IS AN UPDATEABLE FIELD,THUS DATA FOR A
GIVEN RECORD POTENTIALLY COULD CHANGE FROM
ONE DATA OUTPUT FILE TO THE NEXT.
2 ODINO CHAR(9) NHTSA'S INTERNAL REFERENCE NUMBER.

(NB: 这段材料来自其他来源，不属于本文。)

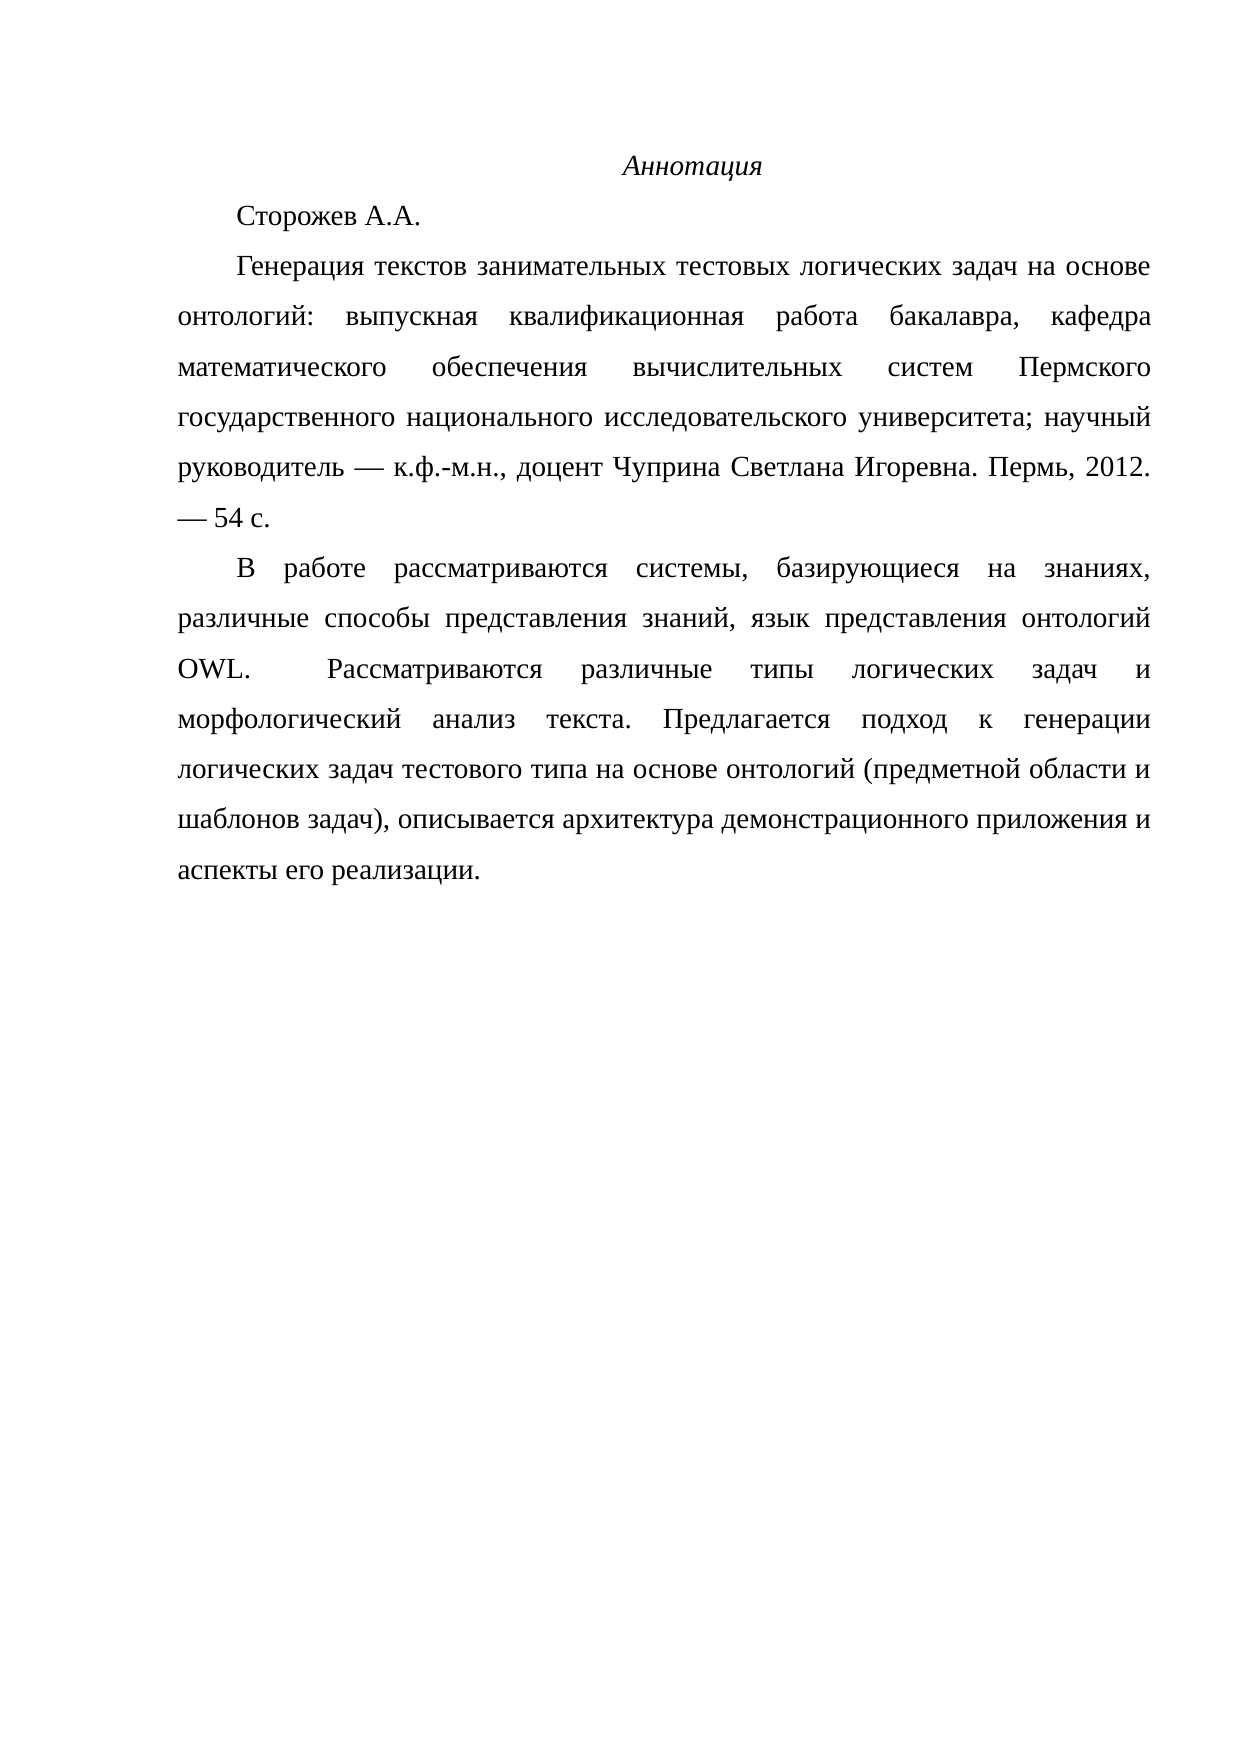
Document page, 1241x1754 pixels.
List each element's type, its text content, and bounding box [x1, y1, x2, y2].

text Генерация текстов занимательных тестовых логических задач на основе онтологий: выпускная квалификационная работа бакалавра, кафедра математического обеспечения вычислительных систем Пермского государственного национального исследовательского университета; научный руководитель — к.ф.-м.н., доцент Чуприна Светлана Игоревна. Пермь, 2012. — 52 с. [177, 248, 1152, 533]
text В работе рассматриваются системы, базирующиеся на знаниях, различные способы представления знаний, язык представления онтологий OWL. Рассматриваются различные типы логических задач и морфологический анализ текста. Предлагается подход к генерации логических задач тестового типа на основе онтологий (предметной области и шаблонов задач), описывается архитектура демонстрационного приложения и аспекты его реализации. [177, 550, 1152, 886]
text Сторожев А.А. [177, 198, 1152, 231]
text Аннотация [177, 148, 1152, 181]
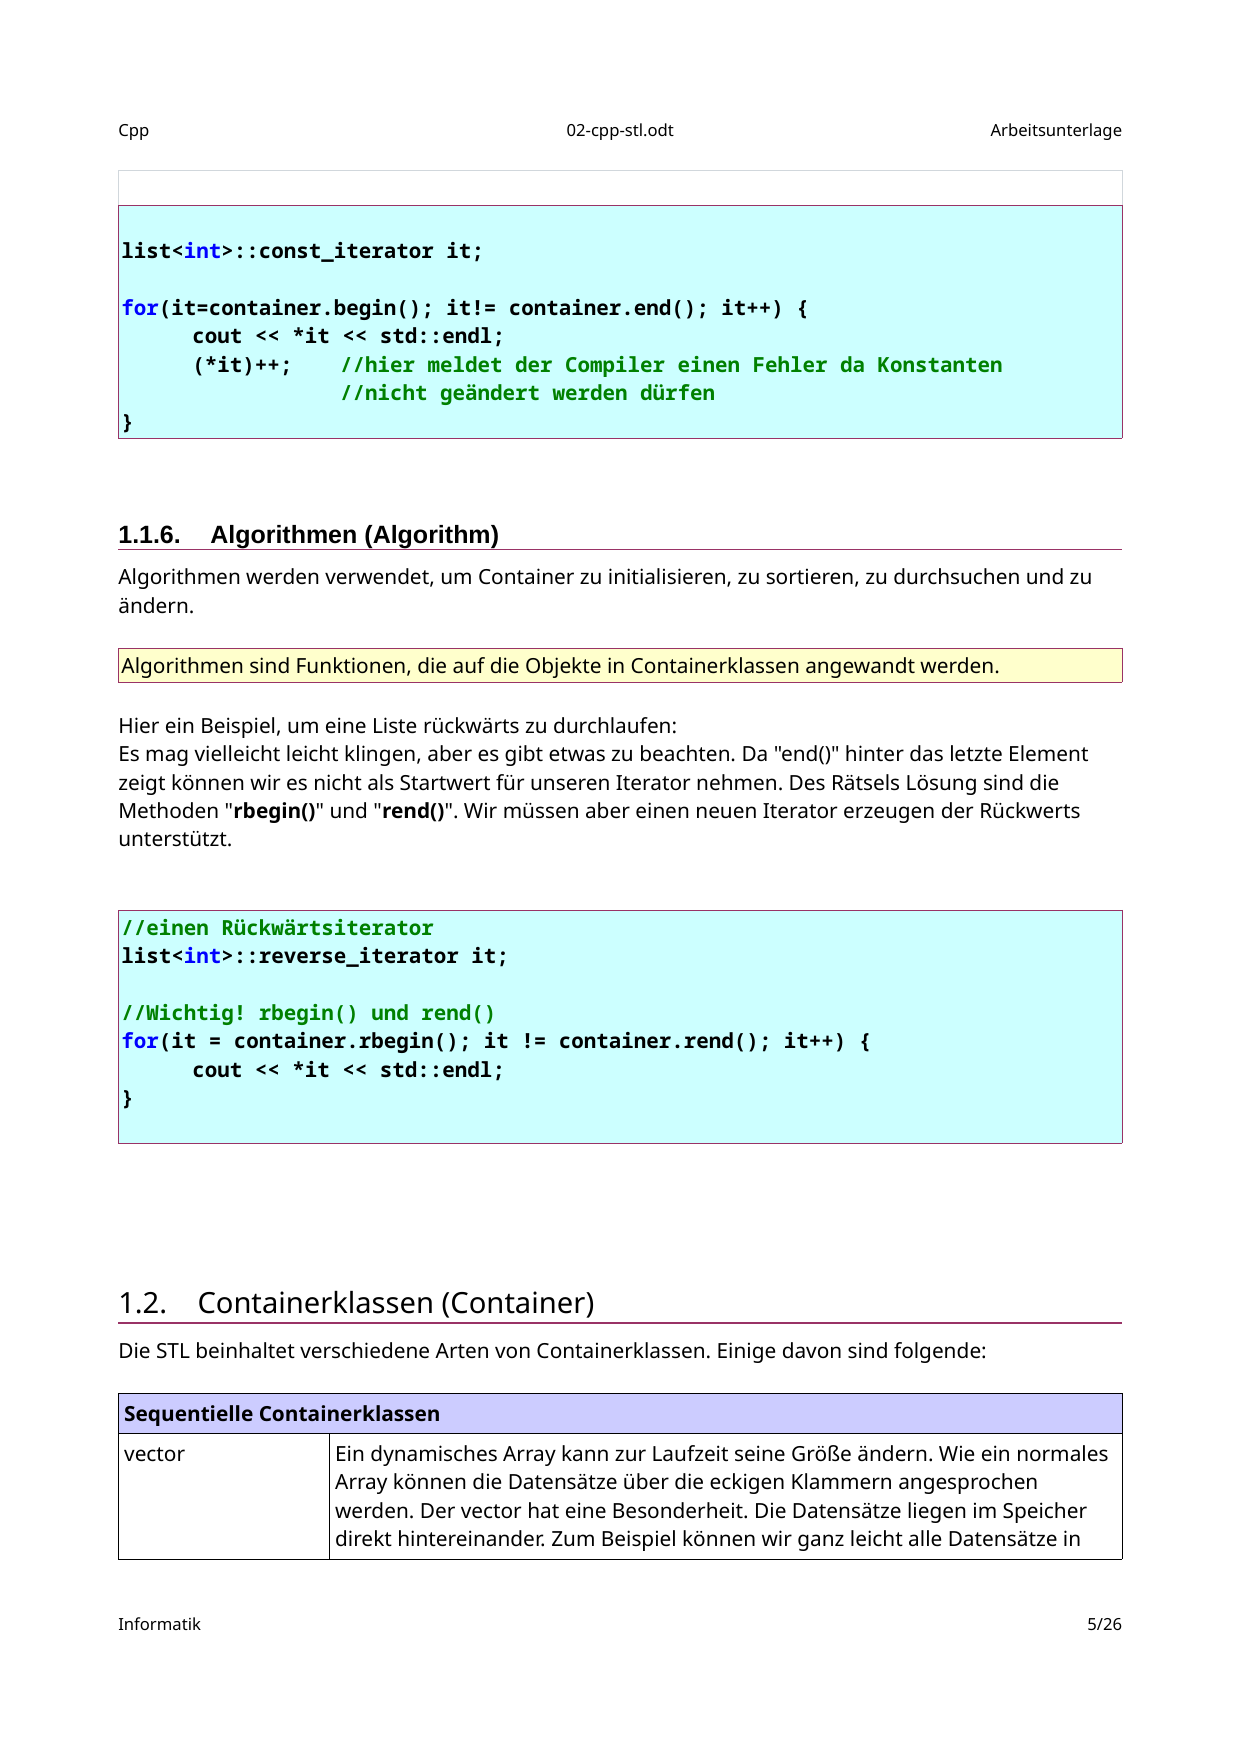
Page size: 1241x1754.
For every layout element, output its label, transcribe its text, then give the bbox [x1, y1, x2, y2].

table_cell vector [119, 1434, 329, 1558]
text list<int>::const_iterator it; for(it=container.begin(); it!= container.end(); it++) { cout << *it << std::endl; (*it)++; //hier meldet der Compiler einen Fehler da Konstanten //nicht geändert werden dürfen } [119, 233, 1122, 438]
text Algorithmen werden verwendet, um Container zu initialisieren, zu sortieren, zu durchsuchen und zu ändern. [118, 562, 1122, 619]
text Algorithmen sind Funktionen, die auf die Objekte in Containerklassen angewandt werden. [119, 649, 1122, 682]
table_cell Ein dynamisches Array kann zur Laufzeit seine Größe ändern. Wie ein normales Array können die Datensätze über die eckigen Klammern angesprochen werden. Der vector hat eine Besonderheit. Die Datensätze liegen im Speicher direkt hintereinander. Zum Beispiel können wir ganz leicht alle Datensätze in [330, 1434, 1122, 1558]
table_header Sequentielle Containerklassen [119, 1394, 1122, 1433]
text //einen Rückwärtsiterator list<int>::reverse_iterator it; //Wichtig! rbegin() und rend() for(it = container.rbegin(); it != container.rend(); it++) { cout << *it << std::endl; } [119, 911, 1122, 1109]
text Die STL beinhaltet verschiedene Arten von Containerklassen. Einige davon sind folgende: [118, 1336, 1122, 1365]
subtitle Containerklassen (Container) [118, 1282, 1122, 1322]
subtitle Algorithmen (Algorithm) [118, 520, 1122, 549]
text Hier ein Beispiel, um eine Liste rückwärts zu durchlaufen: Es mag vielleicht leicht klingen, aber es gibt etwas zu beachten. Da "end()" hinter das letzte Element zeigt können wir es nicht als Startwert für unseren Iterator nehmen. Des Rätsels Lösung sind die Methoden "rbegin()" und "rend()". Wir müssen aber einen neuen Iterator erzeugen der Rückwerts unterstützt. [118, 711, 1122, 853]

THIS NUMBER MAY BE REPEATED FOR
MULTIPLE COMPONENTS.
ALSO, IF LDATE IS PRIOR TO DEC 15, 2002,
THIS NUMBER MAY BE REPEATED FOR MULTIPLE
PRODUCTS OWNED BY THE SAME COMPLAINANT.
一些字段的外键如下所示:
21 CMPL_TYPE CHAR(4) SOURCE OF COMPLAINT CODE:
CAG =CONSUMER ACTION GROUP
CON =FORWARDED FROM A CONGRESSIONAL OFFICE
DP =DEFECT PETITION,RESULT OF A DEFECT PETITION
EVOQ =HOTLINE VOQ
EWR =EARLY WARNING REPORTING
INS =INSURANCE COMPANY
IVOQ =NHTSA WEB SITE
LETR =CONSUMER LETTER
MAVQ =NHTSA MOBILE APP
MIVQ =NHTSA MOBILE APP
MVOQ =OPTICAL MARKED VOQ
RC =RECALL COMPLAINT,RESULT OF A RECALL INVESTIGATION
RP =RECALL PETITION,RESULT OF A RECALL PETITION
SVOQ =PORTABLE SAFETY COMPLAINT FORM (PDF)
VOQ =NHTSA VEHICLE OWNERS QUESTIONNAIRE
Microsoft Access有导入说明,我没有,如果有,也不会使用。但我认为这个数据字典应该是机器可读的。
我的问题:这个数据字典是某种标准格式吗?我试过用谷歌搜索,但如果没有正确的术语,很难做到这一点。我想导入R,但我很灵活,只要它可以以编程方式完成。